Text block:
===============

Heretofore this court has imposed the sanction of disbarment upon attorneys convicted of the felony of bribery or conspiracy to commit bribery directly related to their practice of law, despite their professed ignorance of the law, their prior unblemished records, or their arguments of considerable extenuating and mitigating circumstances. E.g., LSBA v. Pitard, 462 So. 2d 178 (La.1985); LSBA v. Adams, 363 So. 2d 418 (La.1978). The majority opinion fails to explain why this particular attorney should be treated so leniently as to receive only a three month's suspension for the same type felonious conduct and disciplinary violation that usually leads to disbarment.
A three month's suspension is tantamount to nothing more than a reprimand. Before this case a three month's suspension had been used as a sanction only for relatively minor infractions such as negligent failure to promptly deliver settlement proceeds, negligent commingling, inadvertent changing of an illegal attorney's fee, and failure to provide competent and efficient representation. LSBA v. Thalheim, 504 So. 2d 822 (La.1987); LSBA v. Causey, 393 So. 2d 88 (La.1981); LSBA v. Ruiz, 259 So. 2d 895 (La.1972).
LEMMON, Justice, dissenting in part.
The central issue in the criminal proceeding which led to respondent's convictions of conspiracy and attempted extortion was whether respondent was attempting to sell his client's services in researching and reconstructing records of use by other companies of the waste disposal facility or to sell his client's testimony which would be favorable to the purchaser. The federal appellate court, in affirming the conviction, determined that the evidence supported a conclusion that respondent was attempting to extort money in exchange for the client's testimony.[1] Absent mitigating circumstances, the conviction on that basis warrants at least a two or three-year suspension.
*404 Because there were mitigating circumstances, as well as other evidence that did not get before the jury in the criminal case, and because the trial judge at sentencing expressed his belief that respondent was led into a trap and characterized this offense as only "a technical violation of the statute", the appropriate penalty in my opinion should be a one-year suspension. I therefore dissent from the lesser penalty.
NOTES
[1] Garraway was charged with and found guilty of obstructing commerce by conspiring to and attempting to obtain money to which he was not entitled through the wrongful use of fear of economic loss. 18 U.S.C. 1951, provides in pertinent part:
(a) Whoever in any way or degree obstructs, delays, or affects commerce or the movement of any article or commodity in commerce by ... extortion or attempts or conspires so to do, ... shall be fined not more than $10,000 or imprisoned not more than twenty years, or both.

===============

Activities:
• 1. In the disciplinary opinion, what penalty does Justice Lemmon believe is appropriate for the respondent?
• 2. Extend the disciplinary opinion by writing what comes after its final sentence.

(Rendered images with source text)
===============

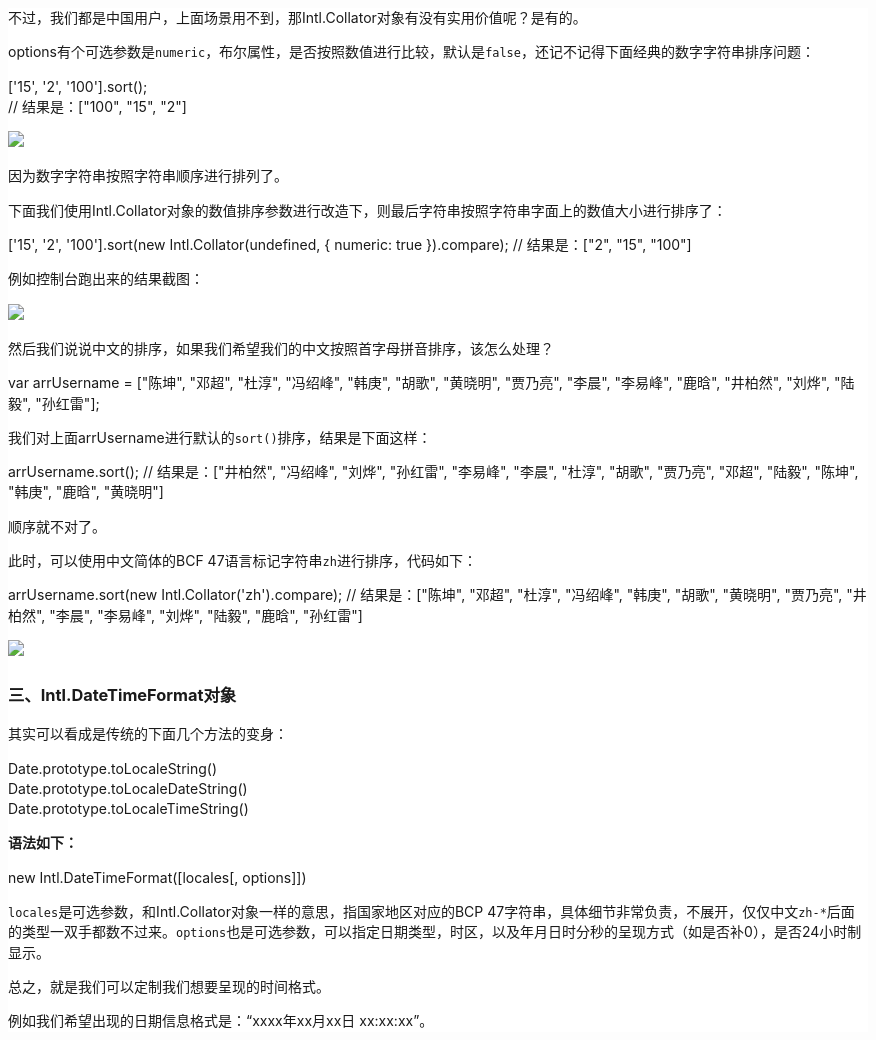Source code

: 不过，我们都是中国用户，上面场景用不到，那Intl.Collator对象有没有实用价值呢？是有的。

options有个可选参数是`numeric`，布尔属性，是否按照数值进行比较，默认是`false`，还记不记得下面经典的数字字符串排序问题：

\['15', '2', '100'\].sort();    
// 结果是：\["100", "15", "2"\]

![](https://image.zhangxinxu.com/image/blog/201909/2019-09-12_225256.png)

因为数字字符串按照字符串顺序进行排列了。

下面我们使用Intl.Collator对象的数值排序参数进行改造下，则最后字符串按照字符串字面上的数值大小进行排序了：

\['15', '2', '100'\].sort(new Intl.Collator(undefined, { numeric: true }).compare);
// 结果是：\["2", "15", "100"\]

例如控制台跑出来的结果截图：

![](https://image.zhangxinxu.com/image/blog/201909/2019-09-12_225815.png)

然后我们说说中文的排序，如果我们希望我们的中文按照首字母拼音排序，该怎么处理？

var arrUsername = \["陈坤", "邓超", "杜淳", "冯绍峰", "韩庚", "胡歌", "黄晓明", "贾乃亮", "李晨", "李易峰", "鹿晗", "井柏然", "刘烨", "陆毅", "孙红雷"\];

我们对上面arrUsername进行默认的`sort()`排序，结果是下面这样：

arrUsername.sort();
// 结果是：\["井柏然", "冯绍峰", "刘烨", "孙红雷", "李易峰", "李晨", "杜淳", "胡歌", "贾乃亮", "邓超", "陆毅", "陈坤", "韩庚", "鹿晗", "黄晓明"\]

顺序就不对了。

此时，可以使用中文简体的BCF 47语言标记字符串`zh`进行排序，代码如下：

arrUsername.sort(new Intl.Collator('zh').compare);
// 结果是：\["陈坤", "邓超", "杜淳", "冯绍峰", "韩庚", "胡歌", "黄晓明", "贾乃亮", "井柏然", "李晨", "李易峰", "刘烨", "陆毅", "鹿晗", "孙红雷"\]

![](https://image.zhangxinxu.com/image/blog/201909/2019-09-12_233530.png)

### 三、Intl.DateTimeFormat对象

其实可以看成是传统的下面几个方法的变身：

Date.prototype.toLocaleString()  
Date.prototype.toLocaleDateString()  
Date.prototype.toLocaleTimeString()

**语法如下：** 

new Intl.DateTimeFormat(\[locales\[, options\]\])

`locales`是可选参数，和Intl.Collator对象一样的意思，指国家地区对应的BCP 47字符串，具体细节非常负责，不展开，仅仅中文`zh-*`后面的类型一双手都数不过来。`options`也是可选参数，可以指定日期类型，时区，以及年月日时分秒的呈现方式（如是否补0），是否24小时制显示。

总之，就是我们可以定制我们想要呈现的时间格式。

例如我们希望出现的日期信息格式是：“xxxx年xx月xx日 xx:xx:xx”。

===============

Responses for each task:
• 1. A one-year suspension.

• 2.
(2) The term "extortion" means the obtaining of property from another, with his consent, induced by wrongful use of actual or threatened force, violence, or fear, or under color of official right.
[2] Garraway was convicted in the United States District Court for the Eastern District of Louisiana. The United States Court of Appeals for the Fifth Circuit, in an unpublished opinion, affirmed.
[3] We note the testimony of the judge and attorneys was not offered at Garraway's trial. Garraway did not put on a defense, apparently because he felt it might impact adversely upon his client and co-defendant, Reber, whose trial was not severed. Consequently, the judge and attorneys were never called to testify.
[4] The A.B.A. Standards For Imposing Lawyer Sanction, 9.22, lists the following factors as those which may be considered in aggravation:
(a) prior disciplinary offenses;
(b) dishonest or selfish motive;
(c) a pattern of misconduct;
(d) multiple offenses;
(e) bad faith obstruction of the disciplinary proceeding by intentionally failing to comply with rules or orders of the disciplinary agency;
(f) submission of false evidence, false statements, or other deceptive practices during the disciplinary process;
(g) refusal to acknowledge wrongful nature of conduct;
(h) vulnerability of victim;
(i) substantial experience in the practice of law;
(j) indifference to making restitution.
Only two of the ten factors listed are present in this case. They are Garraway's experience in the law and his refusal to admit to any criminal wrongdoing. He has steadfastly refused to acknowledge his participation in the negotiations as intentional criminal activity.
[1] The appellate court's opinion noted the following evidence favorable to the prosecution: Reber initially cooperated with the state's investigation, but then could not be located; respondent arranged a meeting with the private investigator hired by the three companies and told him "to bring his checkbook"; after Reber indicated to the investigator he had the necessary information for his testimony, respondent told the investigator Reber "wanted to be paid $250,000 for the information" because he was getting up in age and this was his "last chance to make it big"; respondent, although stating that a smaller amount might be "more amicable" and that they did not want to do anything illegal, suggested the payment "could be labeled attorney's fees", on which he would pay taxes to avoid any illegality; Reber stated he would not remember the names of the other companies in his testimony unless he were paid; and the undercover agent who turned over the money to respondent stated he did not consider the payment to be legal.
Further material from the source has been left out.